2. Materials and Method

Prospective study involve (697) patients. Age (18-77 y) and involve male (387), female (310). The study was done in Al-Ramadi health center in department of dental implantology. The study was done between (2013-2107). The criteria used for assessment patient prior to implant surgery as follow: No systemic disease (heart disease), good glycemic control, good oral hygiene, no periodontitis, the bone quality and tissue thickness is good, no smoking 2 week before surgery, the patient should complaint regarding dental implant surgery with good economic level. 820 easy implant® by franch dental implants manufacturer with sandblast surface, cylindrical-conical with internal hexagon and Morse taper connection are used. The patients is under go good clinical, radioraphical examination before surgery and dental examination. OPG (Orthopantomograph) is used to measure the location of adjacent vital structures related to dental implant site: Floor of maxillary sinus, floor of nasal cavity and mandibular canal. The patients were treated under local anesthesia (2%xylocaine with1:80000 adrenalin) using flap surgery. Antibiotic cover were prescribed in post-surgical period (Ampicillin 500mg four time per day /week). The dental implants were kept unloaded during healing period. Variety of dental implant length and diameter is used as follow: Upper Central incisor 5×11.5 (n=80), upper lateral incisors 5×8.5(n= 75), upper canine 5×8.5(n=70), upper 1st premolar 4.3×11(n=76), upper 2nd premolar 4.3-8(n=67), upper molars 5×7(n=76).
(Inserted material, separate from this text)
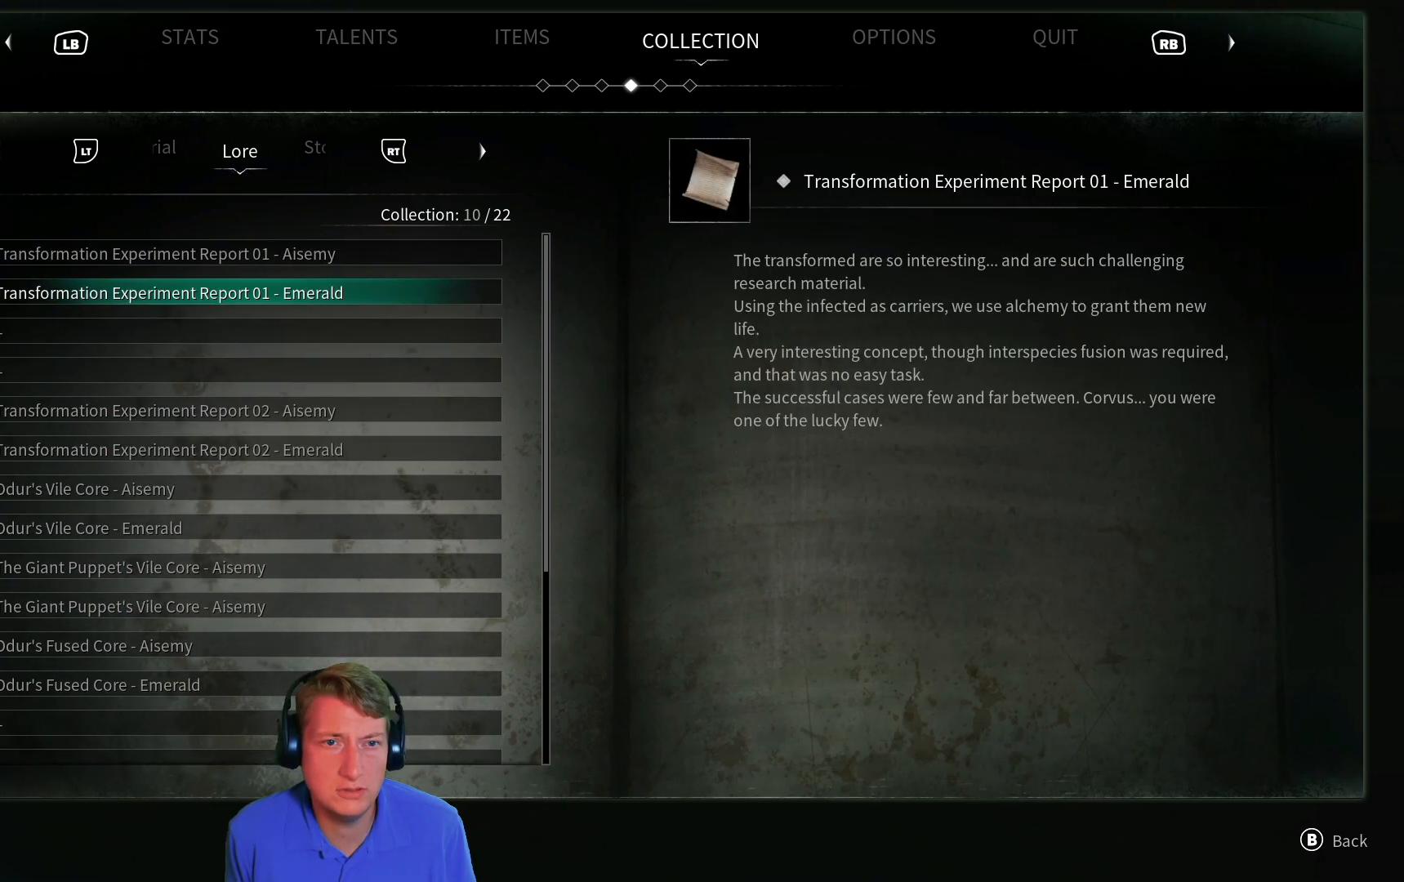
{"buttons": [], "left_stick": "center", "right_stick": "center", "events": [[84, "DPAD_UP", "up"], [317, "B", "down"], [434, "B", "up"]]}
Lower central incisors 3.5×10(n=50), Lower lateral incisor 3.5×10.5(n=67), lower canine 3.5×11.5(n=78), lower 1st premolar 3.5×8(n=55), lower 2nd premolar 3.4×8(n=50), lower molars 4.5×7(n=76). The patients were followed during the study period clinically and radio graphically 2,6and 12 months after dental implant surgery. The criteria assessment the success of dental implant is used: No pain, no mobility, no suppuration and inflammation with no peri-implant radiolucency. Dental implant success rate were recorded and compared.

3. Statistical Results

The statistical analysis of the study Table 2 & Figure 2, Figure 3 demonstrate the effect of length and diameter & position of dental implant on the success rate of dental implant for (697) patients come to replace their teeth. The results indicate that the highest survival rate was (75.0000 +/- 5.0000) in AMX 3 position. While the lowest survival rate in PM 3 was (55.3333 +/- 5.05757). The survival rate AM3 is (66.3333 +/- 5.13160) & PMX3 is (62.6667 +/- 12.50333). The mean difference is significant at 0.05 level.

The results in Table 5 and Figure 4 of our study indicate that the highest mean of failure was in PM3 (12.2667 +/- 6. 75599). While AMX3 show the lowest mean of failure near (0.0000+/-0.00000). The mean of failure in AM3 was (4.7367 +/- 1.05557) and in PMX3 was (5.6000+/- 1.12694). The mean difference is significant at 0.05 level.

The statistical analysis of our study Table 8 & Figure 5 show the higher mean of diameter of dental implant was in AMX3 (5.0000 +/- 0.0000). While lower mean of diameter in AM3 (3.5000 +/- 0.00000). The mean of diameter in PM3 was (3.8333 +/-0.57735) and in PMX3 was (4.5333 +/- 0.40415). The mean difference is significant 0.05 level.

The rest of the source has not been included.